Identify all lines in the data containing the string "rect". Copy them out.

----------

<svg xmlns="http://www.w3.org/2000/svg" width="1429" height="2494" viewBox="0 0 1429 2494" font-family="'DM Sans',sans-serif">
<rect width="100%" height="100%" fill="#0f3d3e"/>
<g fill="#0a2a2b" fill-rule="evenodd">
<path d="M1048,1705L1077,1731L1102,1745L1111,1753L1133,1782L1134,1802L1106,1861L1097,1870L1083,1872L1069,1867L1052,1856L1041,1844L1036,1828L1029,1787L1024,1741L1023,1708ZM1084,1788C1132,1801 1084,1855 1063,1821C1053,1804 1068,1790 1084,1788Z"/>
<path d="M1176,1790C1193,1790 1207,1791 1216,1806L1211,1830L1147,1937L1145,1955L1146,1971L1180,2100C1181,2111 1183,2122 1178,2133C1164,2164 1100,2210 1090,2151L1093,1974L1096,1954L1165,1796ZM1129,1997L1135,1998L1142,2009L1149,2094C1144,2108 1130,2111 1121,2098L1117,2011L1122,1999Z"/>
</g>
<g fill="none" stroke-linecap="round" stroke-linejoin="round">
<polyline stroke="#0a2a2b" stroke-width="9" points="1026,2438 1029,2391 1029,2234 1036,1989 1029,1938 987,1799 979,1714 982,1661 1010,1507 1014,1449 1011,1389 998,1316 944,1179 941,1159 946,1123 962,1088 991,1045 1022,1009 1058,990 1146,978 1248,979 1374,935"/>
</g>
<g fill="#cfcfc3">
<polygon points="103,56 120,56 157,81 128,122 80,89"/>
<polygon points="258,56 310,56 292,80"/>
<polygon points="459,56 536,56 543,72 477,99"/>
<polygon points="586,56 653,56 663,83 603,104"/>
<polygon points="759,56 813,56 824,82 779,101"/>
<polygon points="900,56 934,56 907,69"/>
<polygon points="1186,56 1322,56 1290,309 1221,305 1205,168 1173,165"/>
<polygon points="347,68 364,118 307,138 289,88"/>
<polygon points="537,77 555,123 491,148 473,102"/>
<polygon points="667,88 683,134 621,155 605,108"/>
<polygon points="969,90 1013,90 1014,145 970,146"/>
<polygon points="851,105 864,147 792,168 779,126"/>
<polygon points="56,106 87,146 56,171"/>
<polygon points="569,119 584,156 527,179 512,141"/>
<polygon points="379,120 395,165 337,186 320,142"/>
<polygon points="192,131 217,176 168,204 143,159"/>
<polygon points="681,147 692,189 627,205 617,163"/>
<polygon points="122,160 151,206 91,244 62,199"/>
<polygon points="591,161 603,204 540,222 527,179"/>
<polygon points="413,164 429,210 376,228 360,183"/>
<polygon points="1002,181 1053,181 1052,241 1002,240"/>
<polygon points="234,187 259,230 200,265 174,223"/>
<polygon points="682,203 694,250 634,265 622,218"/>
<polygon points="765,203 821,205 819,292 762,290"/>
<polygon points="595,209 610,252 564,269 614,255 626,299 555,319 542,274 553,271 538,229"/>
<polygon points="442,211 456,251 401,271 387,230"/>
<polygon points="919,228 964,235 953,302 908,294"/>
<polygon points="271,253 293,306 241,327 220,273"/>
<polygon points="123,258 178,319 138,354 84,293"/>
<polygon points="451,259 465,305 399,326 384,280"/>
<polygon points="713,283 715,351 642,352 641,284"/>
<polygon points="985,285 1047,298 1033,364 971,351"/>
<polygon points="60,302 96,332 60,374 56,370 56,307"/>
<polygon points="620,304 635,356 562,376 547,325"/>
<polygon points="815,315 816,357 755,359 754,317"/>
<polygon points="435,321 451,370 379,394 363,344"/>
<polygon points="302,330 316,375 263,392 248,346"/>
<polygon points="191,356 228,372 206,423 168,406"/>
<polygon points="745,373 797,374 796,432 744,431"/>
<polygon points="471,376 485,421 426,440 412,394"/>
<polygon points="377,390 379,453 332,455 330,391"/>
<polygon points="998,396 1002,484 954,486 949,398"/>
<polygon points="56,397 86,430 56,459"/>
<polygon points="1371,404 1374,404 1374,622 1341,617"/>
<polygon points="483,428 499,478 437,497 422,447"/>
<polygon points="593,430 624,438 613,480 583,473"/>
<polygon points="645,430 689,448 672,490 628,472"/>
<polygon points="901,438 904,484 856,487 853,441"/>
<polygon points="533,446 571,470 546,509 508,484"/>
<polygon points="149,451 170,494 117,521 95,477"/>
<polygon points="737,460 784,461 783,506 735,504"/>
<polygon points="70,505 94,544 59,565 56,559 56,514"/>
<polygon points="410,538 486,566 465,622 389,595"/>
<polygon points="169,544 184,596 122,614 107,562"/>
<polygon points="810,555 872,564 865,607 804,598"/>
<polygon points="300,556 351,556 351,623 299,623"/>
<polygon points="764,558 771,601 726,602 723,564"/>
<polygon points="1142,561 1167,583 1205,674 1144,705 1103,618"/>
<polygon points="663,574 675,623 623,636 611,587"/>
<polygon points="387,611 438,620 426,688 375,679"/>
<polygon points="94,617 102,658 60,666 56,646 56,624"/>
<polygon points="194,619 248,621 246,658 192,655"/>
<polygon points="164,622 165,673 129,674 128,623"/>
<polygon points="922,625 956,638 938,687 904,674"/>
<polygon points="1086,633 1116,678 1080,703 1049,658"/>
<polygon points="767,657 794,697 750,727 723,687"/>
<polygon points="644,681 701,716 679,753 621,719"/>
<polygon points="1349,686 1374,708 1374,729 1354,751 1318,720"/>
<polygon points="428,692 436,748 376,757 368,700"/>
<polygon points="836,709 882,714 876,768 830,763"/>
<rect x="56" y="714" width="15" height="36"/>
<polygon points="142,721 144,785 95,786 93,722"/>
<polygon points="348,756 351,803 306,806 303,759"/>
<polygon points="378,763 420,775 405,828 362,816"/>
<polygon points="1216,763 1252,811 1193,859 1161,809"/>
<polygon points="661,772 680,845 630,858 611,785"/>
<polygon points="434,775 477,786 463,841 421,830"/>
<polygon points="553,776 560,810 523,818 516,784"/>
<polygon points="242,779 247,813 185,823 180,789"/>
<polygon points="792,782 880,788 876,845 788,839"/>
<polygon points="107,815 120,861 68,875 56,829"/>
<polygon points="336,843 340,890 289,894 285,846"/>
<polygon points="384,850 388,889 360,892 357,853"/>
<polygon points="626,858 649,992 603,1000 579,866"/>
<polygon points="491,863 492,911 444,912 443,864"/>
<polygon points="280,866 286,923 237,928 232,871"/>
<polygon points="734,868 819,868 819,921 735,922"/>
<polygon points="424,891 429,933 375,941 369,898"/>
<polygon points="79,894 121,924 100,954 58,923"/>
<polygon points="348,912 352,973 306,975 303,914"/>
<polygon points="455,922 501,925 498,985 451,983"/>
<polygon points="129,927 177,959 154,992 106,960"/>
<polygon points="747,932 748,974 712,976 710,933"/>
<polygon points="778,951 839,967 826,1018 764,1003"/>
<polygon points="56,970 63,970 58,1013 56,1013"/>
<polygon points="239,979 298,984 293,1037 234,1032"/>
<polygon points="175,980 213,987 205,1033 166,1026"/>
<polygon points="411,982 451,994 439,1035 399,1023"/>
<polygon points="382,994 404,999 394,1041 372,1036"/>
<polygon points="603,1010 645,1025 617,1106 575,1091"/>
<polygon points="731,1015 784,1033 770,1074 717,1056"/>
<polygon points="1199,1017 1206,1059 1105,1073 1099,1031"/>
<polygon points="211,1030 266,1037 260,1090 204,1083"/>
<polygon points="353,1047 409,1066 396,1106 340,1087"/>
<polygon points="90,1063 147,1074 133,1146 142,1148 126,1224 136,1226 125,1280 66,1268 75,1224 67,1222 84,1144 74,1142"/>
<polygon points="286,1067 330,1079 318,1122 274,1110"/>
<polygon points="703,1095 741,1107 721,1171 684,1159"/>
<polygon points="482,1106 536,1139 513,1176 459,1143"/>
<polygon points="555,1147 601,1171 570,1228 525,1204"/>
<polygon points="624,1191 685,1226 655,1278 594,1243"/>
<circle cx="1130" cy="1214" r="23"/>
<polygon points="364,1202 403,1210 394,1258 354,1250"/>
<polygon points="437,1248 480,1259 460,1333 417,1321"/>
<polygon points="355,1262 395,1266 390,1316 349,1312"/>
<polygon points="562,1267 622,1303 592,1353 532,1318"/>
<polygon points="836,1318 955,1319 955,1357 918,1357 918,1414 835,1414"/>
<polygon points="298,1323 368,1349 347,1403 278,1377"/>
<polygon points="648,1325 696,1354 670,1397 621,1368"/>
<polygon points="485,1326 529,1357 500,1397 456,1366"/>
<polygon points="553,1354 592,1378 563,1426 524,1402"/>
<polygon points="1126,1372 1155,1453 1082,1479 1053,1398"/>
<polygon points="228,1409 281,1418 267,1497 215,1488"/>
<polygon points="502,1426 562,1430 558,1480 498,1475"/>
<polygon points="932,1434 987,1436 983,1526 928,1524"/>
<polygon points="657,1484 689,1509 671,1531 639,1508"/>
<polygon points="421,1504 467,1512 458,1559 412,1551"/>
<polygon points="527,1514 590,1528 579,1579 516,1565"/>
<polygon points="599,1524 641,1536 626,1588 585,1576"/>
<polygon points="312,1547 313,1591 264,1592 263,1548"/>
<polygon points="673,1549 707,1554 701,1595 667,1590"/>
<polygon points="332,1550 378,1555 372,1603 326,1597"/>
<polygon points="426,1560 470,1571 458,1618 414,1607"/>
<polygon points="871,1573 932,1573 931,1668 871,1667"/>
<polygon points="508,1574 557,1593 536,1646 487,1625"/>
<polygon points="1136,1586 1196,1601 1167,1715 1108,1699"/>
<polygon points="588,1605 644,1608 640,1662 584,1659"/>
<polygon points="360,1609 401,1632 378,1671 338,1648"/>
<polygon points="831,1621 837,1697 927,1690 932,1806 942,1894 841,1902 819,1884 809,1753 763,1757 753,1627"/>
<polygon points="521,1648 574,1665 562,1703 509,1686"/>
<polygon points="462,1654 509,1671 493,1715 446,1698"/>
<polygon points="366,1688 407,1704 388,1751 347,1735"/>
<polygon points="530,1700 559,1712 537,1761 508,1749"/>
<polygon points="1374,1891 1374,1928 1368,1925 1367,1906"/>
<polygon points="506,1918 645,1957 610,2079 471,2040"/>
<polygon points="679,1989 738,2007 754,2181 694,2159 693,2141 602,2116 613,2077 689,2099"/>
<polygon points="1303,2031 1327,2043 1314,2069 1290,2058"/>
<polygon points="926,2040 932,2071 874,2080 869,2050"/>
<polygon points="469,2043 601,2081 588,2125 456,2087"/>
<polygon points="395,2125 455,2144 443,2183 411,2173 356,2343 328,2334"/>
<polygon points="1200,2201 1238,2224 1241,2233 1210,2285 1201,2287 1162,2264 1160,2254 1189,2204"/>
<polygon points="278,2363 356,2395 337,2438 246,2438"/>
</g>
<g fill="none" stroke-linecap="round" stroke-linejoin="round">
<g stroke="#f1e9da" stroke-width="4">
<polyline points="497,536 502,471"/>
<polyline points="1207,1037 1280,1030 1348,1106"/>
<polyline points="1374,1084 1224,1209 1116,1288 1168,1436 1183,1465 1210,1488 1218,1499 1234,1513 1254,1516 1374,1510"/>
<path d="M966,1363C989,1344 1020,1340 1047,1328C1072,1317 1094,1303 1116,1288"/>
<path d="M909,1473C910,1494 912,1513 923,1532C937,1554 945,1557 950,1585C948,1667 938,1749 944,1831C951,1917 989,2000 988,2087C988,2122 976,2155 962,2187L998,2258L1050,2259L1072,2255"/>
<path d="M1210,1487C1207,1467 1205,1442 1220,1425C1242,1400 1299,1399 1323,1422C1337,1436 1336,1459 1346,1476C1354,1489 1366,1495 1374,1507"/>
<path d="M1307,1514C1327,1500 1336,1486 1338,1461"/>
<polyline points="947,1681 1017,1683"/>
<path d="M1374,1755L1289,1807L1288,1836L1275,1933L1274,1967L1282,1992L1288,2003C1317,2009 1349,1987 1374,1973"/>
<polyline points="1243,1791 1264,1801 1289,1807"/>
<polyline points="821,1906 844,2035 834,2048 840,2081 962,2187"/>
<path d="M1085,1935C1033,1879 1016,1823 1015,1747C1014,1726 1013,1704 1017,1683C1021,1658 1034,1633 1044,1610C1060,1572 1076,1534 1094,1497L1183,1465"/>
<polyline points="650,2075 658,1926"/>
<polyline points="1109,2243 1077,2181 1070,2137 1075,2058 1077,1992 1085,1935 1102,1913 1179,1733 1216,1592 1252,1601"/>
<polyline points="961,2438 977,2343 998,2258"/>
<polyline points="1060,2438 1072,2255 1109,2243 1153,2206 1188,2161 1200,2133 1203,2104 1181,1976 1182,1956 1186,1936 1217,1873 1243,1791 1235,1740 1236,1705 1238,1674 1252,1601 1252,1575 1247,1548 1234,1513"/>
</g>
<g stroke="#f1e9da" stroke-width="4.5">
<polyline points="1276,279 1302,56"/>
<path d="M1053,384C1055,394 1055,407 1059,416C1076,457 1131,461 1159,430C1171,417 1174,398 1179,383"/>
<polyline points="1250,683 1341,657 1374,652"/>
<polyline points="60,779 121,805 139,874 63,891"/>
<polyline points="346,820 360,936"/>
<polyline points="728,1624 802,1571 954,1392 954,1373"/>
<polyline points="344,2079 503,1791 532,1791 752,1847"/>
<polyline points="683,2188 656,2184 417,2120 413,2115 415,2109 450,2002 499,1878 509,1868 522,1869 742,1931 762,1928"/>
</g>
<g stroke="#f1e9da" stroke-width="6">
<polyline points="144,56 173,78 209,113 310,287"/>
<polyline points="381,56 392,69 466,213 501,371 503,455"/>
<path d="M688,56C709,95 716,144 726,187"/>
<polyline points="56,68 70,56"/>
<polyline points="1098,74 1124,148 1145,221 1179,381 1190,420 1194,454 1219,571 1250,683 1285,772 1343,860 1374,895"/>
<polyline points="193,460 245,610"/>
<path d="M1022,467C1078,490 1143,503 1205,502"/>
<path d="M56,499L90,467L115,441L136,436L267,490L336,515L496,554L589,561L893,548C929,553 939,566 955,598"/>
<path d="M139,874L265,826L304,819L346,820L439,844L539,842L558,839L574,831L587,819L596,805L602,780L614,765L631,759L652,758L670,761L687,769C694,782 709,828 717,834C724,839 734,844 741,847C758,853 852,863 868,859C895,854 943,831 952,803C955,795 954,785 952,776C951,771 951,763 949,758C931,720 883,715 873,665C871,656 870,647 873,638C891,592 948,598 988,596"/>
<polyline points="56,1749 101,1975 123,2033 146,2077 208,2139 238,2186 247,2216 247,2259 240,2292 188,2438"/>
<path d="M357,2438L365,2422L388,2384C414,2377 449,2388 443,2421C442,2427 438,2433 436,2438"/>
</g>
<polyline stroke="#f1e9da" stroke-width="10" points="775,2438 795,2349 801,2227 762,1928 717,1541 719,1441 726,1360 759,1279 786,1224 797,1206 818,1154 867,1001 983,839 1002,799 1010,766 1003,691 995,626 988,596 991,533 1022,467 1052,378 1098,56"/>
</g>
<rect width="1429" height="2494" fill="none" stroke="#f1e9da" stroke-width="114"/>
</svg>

----------

§ RESPONSE AREA
<rect width="100%" height="100%" fill="#0f3d3e"/>
<rect x="56" y="714" width="15" height="36"/>
<rect width="1429" height="2494" fill="none" stroke="#f1e9da" stroke-width="114"/>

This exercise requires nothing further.